First off, if you decide to go with a hat it’s a must to tilt that sonuvabitch about thirty degrees off center. Next, I can’t stress the importance of a too tight shirt with a band whom you’re not really a fan of. I couldn’t name a Pink Floyd song to save my life. All I know about them is some of the troubled kids back in school wore that ugly “Pink Floyd: The Wall” shirt. The one with that scary face on it. Whenever I wear this shirt I make absolute certain to let people know that I wouldn’t know a Pink Floyd song if I heard one. Naturally, they start singing “We don’t need no education.” At that I just nod and smile because I still have no idea what the hell they’re talking about. After a little research though I just found this sweet video!
The light show in the beginning is so couture! No wonder so many people worship Pink Floyd. I might be a fan now, but don’t tell anybody, please. Because that would mean I can’t wear this super awesome shirt anymore.
The pants are next. Make sure you get them at the Gap when they’re on sale. I strongly encourage you to set up your credit card to earn reward points and to max that thing out as soon as possible. For about $2000 worth of debt you can cash in your rewards for a $50 gift certificate to the Gap. Believe me, it’s worth it! There are two things to keep in mind with your pants. The baggier the better. This trend of guys wearing pants made for twelve year old girls is so passe. Don’t go there, sister. Baggy lets everybody know that no matter how old you get you refuse to let go of the fact that as a teenager you were a full on skater. Once you get the baggy down the next thing to look for is a pair of pants in which the zipper causes an outward protrusion in the front. Sometimes you find a zipper that naturally protrudes inward. Believe me, you don’t want that. The goal here is to have people believe you’ve got a prize winning zucchini trying to burst out of your crotch.

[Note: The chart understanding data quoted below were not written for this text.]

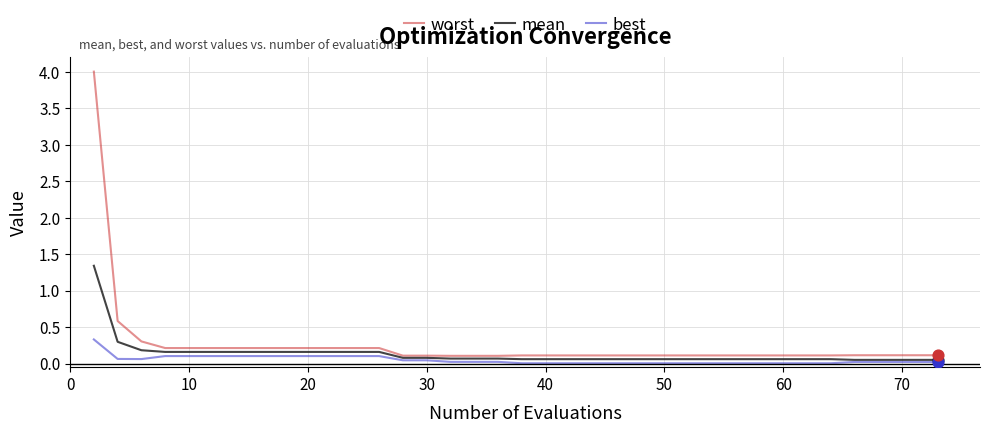

What is the maximum value for best?

0.3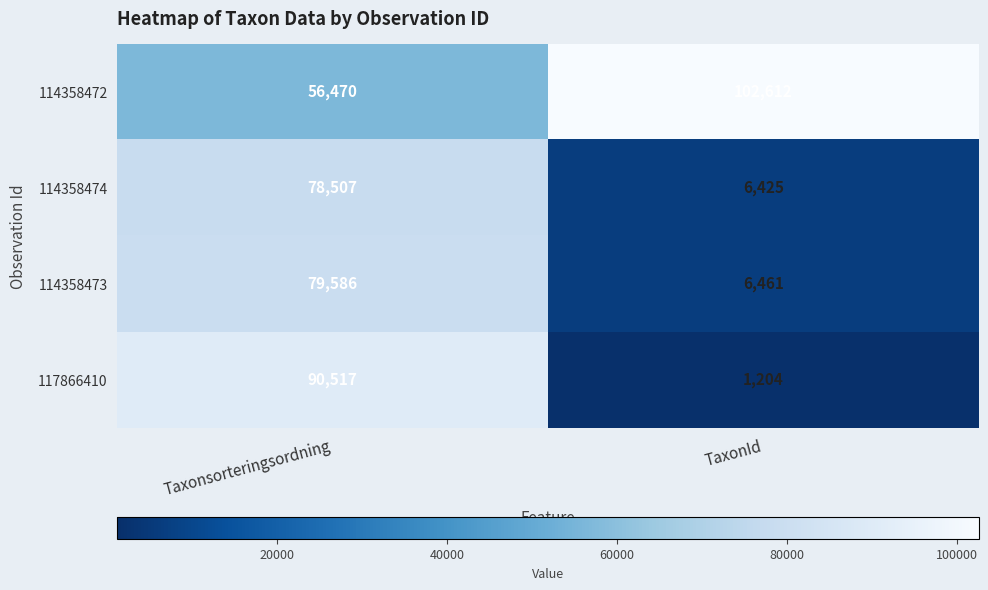

Reading right to left, list all the values displayed in this chart.

114358472: TaxonId=102612	Taxonsorteringsordning=56470
114358474: TaxonId=6425	Taxonsorteringsordning=78507
114358473: TaxonId=6461	Taxonsorteringsordning=79586
117866410: TaxonId=1204	Taxonsorteringsordning=90517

Lastly, we have to fix your shoe situation. Oh, how I love shoes! What a lot of people don’t know is that you always pay full price for shoes. At Ross. Like I did when I bought these in 1998. Nothing screams “sale knockoff” like discounted footwear. So remember, shoes wisely. Haha, get it? Instead of “choose” I said “shoes”. Oh me!
Oh, I forgot to mention something. Always get your pants longer than they need to be.
The reason is this.
You want the pant leg to drag when you walk. Frayed pants bottoms are haute! Normally I don’t tuck mine into the heel of my shoe. I simply did it here to showcase how well the back of my shoes have held up over the years of not running and hiking in them. I have no idea how they’ve gotten so scratched up.